Präsident Erdo˘gan drängt die EU zu mehr Hilfe
Als Folge der Kämpfe um die letzte Rebellenhochburg Idlib befürchtet die Türkei eine neue Massenflucht aus Syrien.
ISTANBUL. Rund vier Millionen Migranten beherbergt die Türkei bereits, darunter 3,6 Millionen Kriegsflüchtlinge aus Syrien. Und nun droht von dort eine neue Flüchtlingswelle: Wenn die syrischen Regierungstruppen auf Idlib vorrücken, die letzte Hochburg der Rebellen im Norden des Landes, könnten viele Menschen versuchen, Zuflucht in der Türkei zu finden.
Präsident Recep Tayyip Erdoğan rechnet nach eigenen Worten mit rund zwei Millionen Flüchtlingen. „Das können wir nicht allein schultern“, sagt Erdoğan. „Entweder Sie teilen diese Last, oder wir müssen die Tore öffnen“, warnt er die Europäer.

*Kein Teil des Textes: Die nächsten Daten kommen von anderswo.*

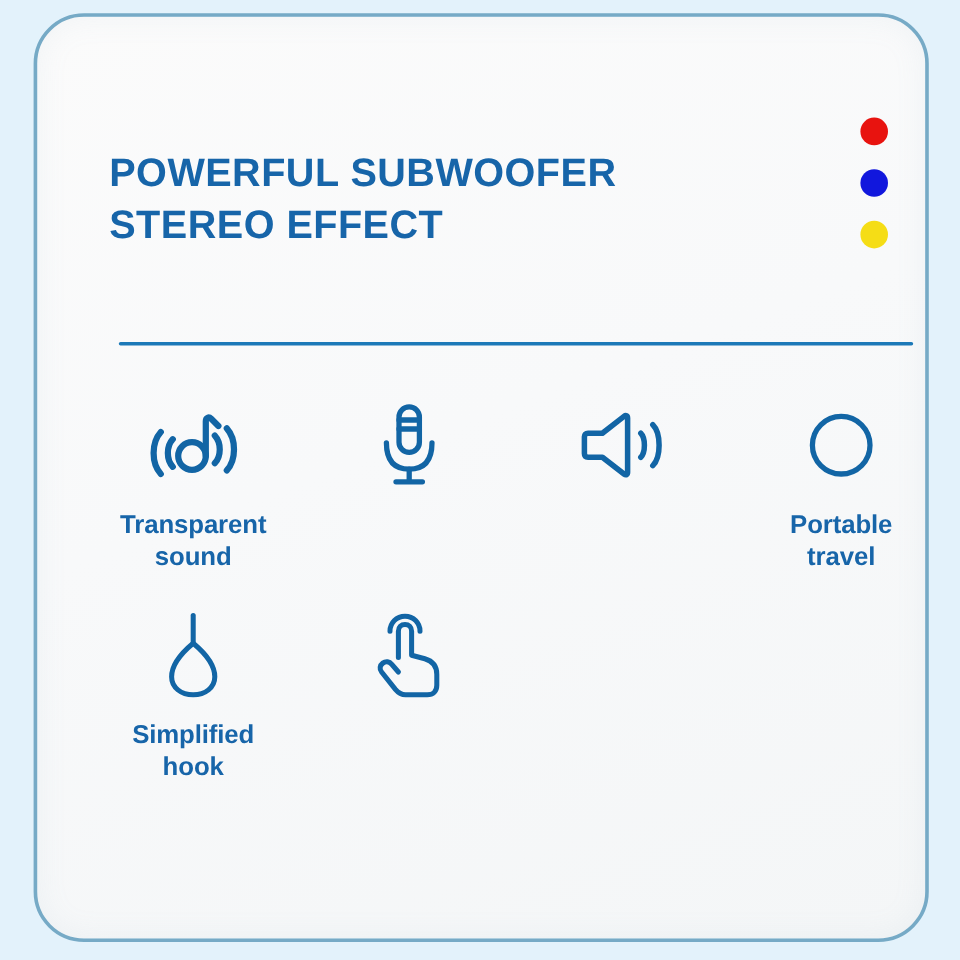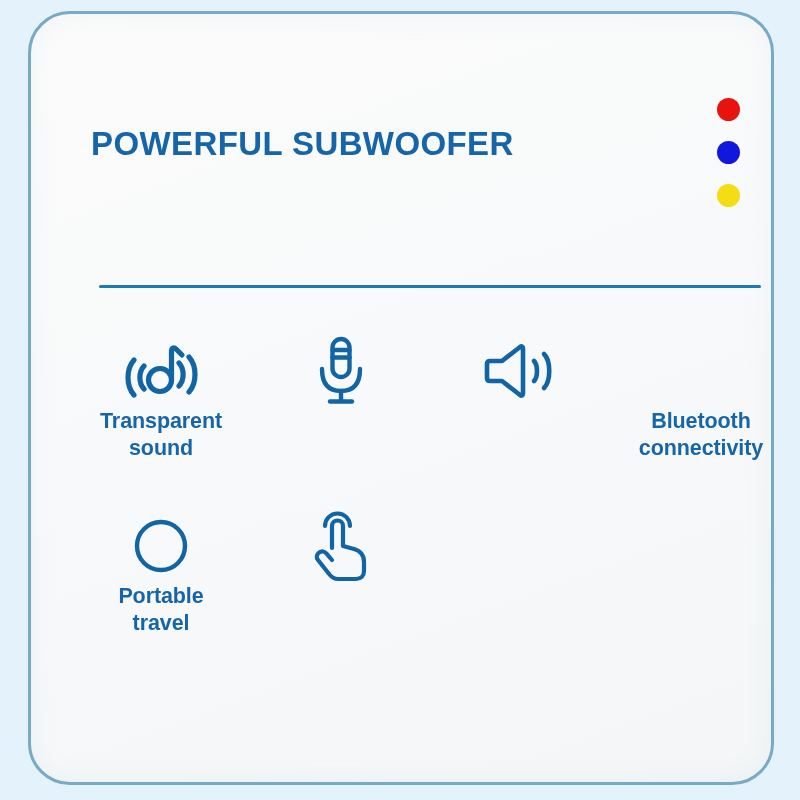--- a/index.html
+++ b/index.html
@@ -121,6 +121,7 @@
 
     <div class="headline">
       <span class="headline-line">POWERFUL SUBWOOFER</span>
+      <span class="headline-line">STEREO EFFECT</span>
     </div>
 
     <div class="dots">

40 Milliarden Dollar hat die Türkei nach Erdoğans Angaben bereits für die Unterbringung der Flüchtlinge ausgegeben. Eine neue Massenflucht würde das Land nicht nur vor enorme finanzielle und logistische Herausforderungen stellen. Auch politisch wäre eine solche Entwicklung für Erdoğan äußerst riskant. Zu Beginn des syrischen Bürgerkriegs vor achteinhalb Jahren wurden die Flüchtlinge zwar in der Türkei mit offenen Armen empfangen. Erdoğan versprach ihnen damals sogar die Einbürgerung. Aber inzwischen hat sich die Stimmung dramatisch gedreht. Die meisten Türken sehen in den syrischen Flüchtlingen lästige Konkurrenten im Wettbewerb um Arbeitsplätze, Wohnraum und Sozialleistungen. Auch die Furcht vor Überfremdung geht um.
In der Grenzprovinz Kilkis stellen die Migranten bereits 80 Prozent der Bevölkerung. In Istanbul sind 548.000 syrische Migranten registriert, aber geschätzt weitere 300.000 halten sich illegal in der Stadt auf. In den vergangenen Monaten kam es mehrfach zu Ausschreitungen gegen syrische Geschäfte. Jetzt sollen die nicht registrierten Migranten die BosporusMetropole verlassen. Wer nicht freiwillig geht, wird deportiert.
Die Flüchtlingskrise war ein Grund für die Niederlage der Erdoğan-Partei AKP bei den Kommunalwahlen in Istanbul in diesem Frühjahr. Das zeigt, welche politische Brisanz das Thema für den Staatschef bekommt. Mit seiner Drohung, die Grenzen zu öffnen, will Erdoğan wohl vor allem zweierlei erreichen. Erstens mehr Finanzhilfen der Europäischen Union. Die EU hat der Türkei im Flüchtlingspakt bisher sechs Milliarden Euro zugesagt und davon 5,6 Milliarden überwiesen. Zweitens wünscht sich Erdoğan politischen Druck der EU auf die USA, damit diese der geforderten Einrichtung einer Pufferzone auf der syrischen Seite der Grenze zustimmen. Erdoğan verfolgt damit eine Doppelstrategie: Er will die kurdischen Milizen der YPG, des syrischen Ablegers der militanten Terrororganisation PKK, aus der Grenzregion vertreiben und dort Millionen syrische Flüchtlinge repatriieren. Erdoğan argumentiert, dass damit auch der Migrationsdruck an den Grenzen der EU gemindert würde.
Unterdessen wächst der Zustrom von Migranten und Flüchtlingen auf griechische Inseln in der Ägäis.